START DATASET RECORDS
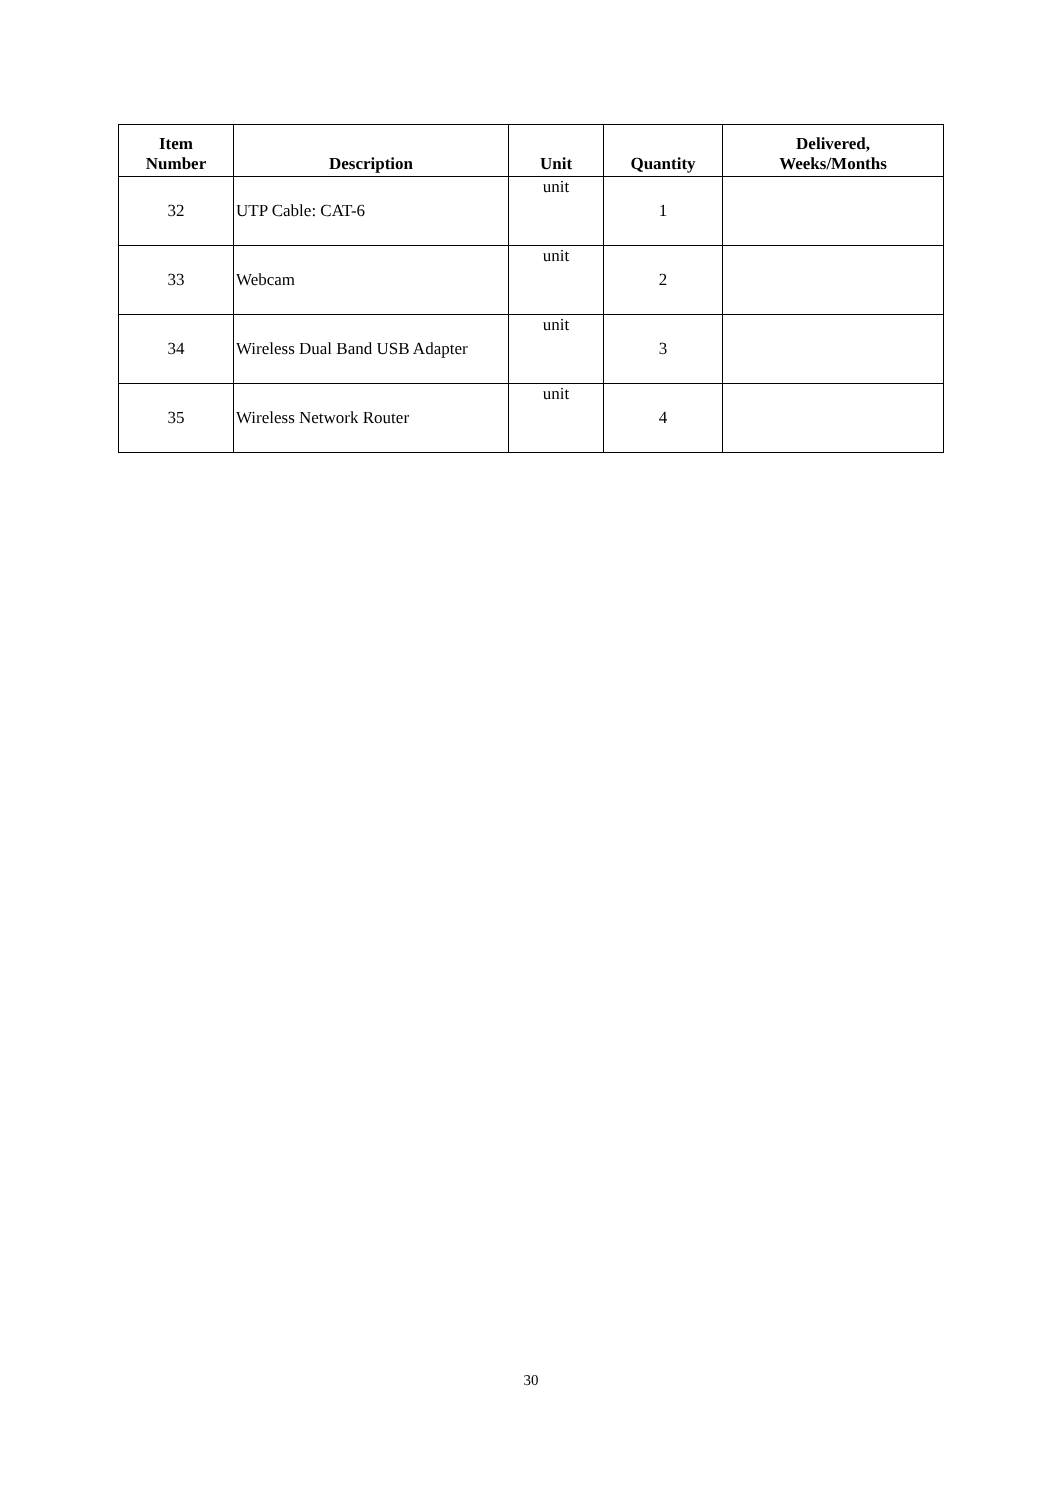| Item Number | Description | Unit | Quantity | Delivered, Weeks/Months |
| --- | --- | --- | --- | --- |
| 32 | UTP Cable: CAT-6 | unit | 1 | |
| 33 | Webcam | unit | 2 | |
| 34 | Wireless Dual Band USB Adapter | unit | 3 | |
| 35 | Wireless Network Router | unit | 4 | |
30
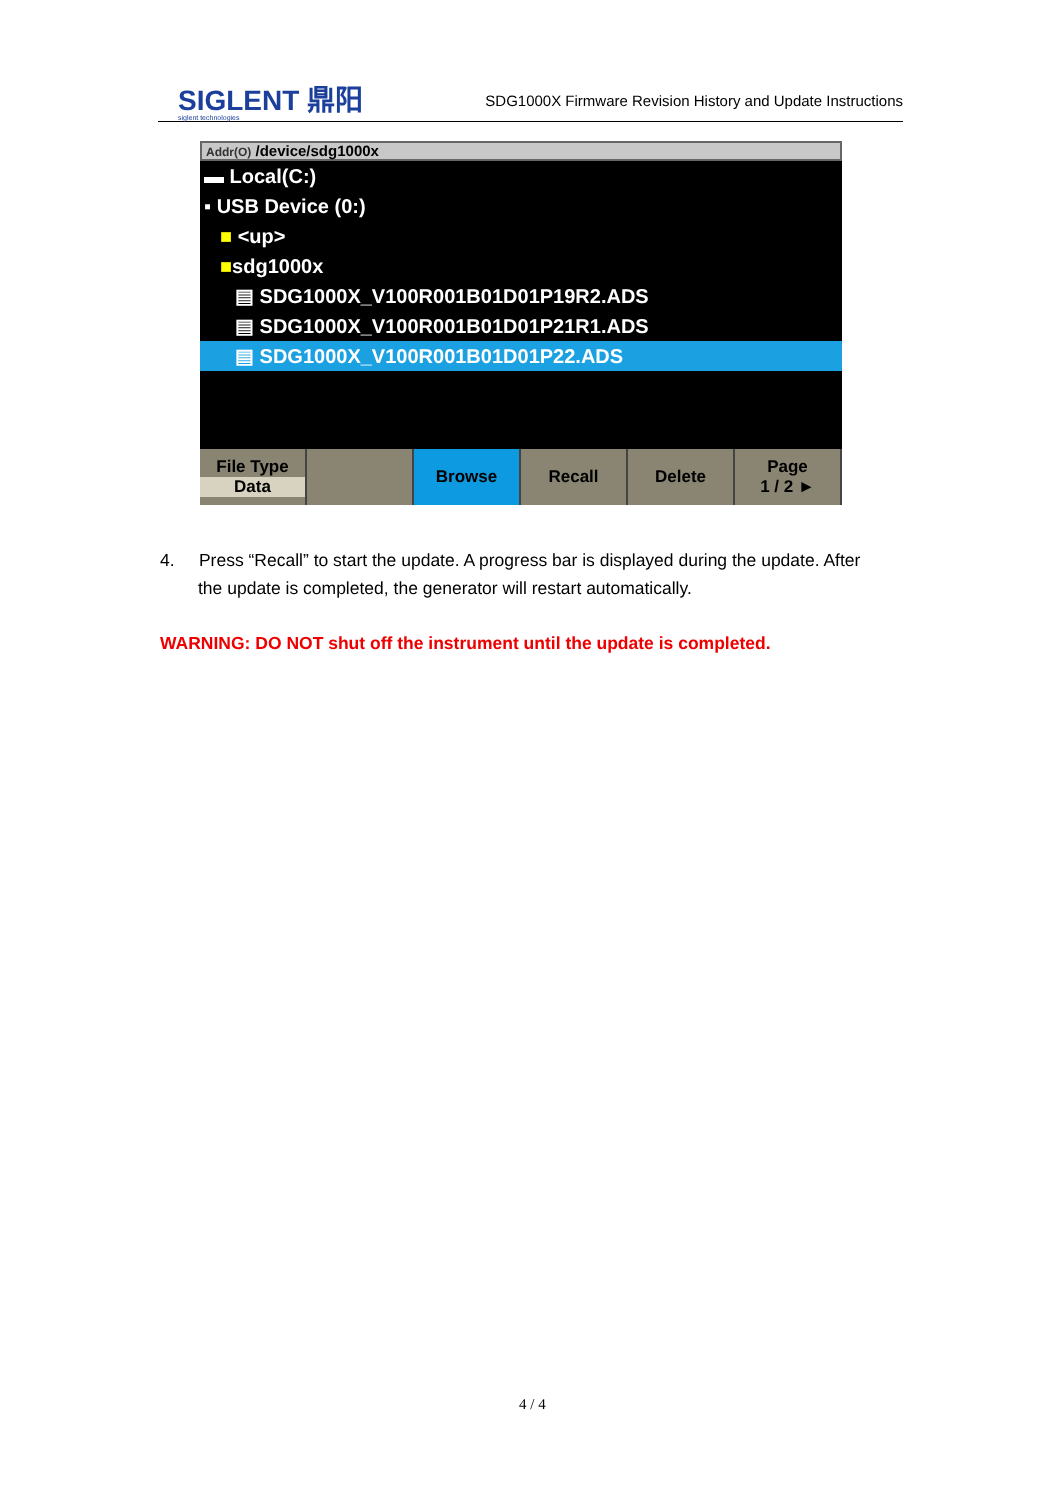SIGLENT 鼎阳
siglent technologies
SDG1000X Firmware Revision History and Update Instructions
Addr(O) /device/sdg1000x
▬ Local(C:)
▪ USB Device (0:)
■ <up>
■sdg1000x
▤ SDG1000X_V100R001B01D01P19R2.ADS
▤ SDG1000X_V100R001B01D01P21R1.ADS
▤ SDG1000X_V100R001B01D01P22.ADS
File Type
Data
Browse Recall Delete Page
1 / 2 ►
4. Press “Recall” to start the update. A progress bar is displayed during the update. After
the update is completed, the generator will restart automatically.
WARNING: DO NOT shut off the instrument until the update is completed.
4 / 4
END DATASET RECORDS
PROMPT: Exactly how many lines in the records above hold the string "Wireless"? Reply with that number only.

RESPONSE FOR THIS EXERCISE: 2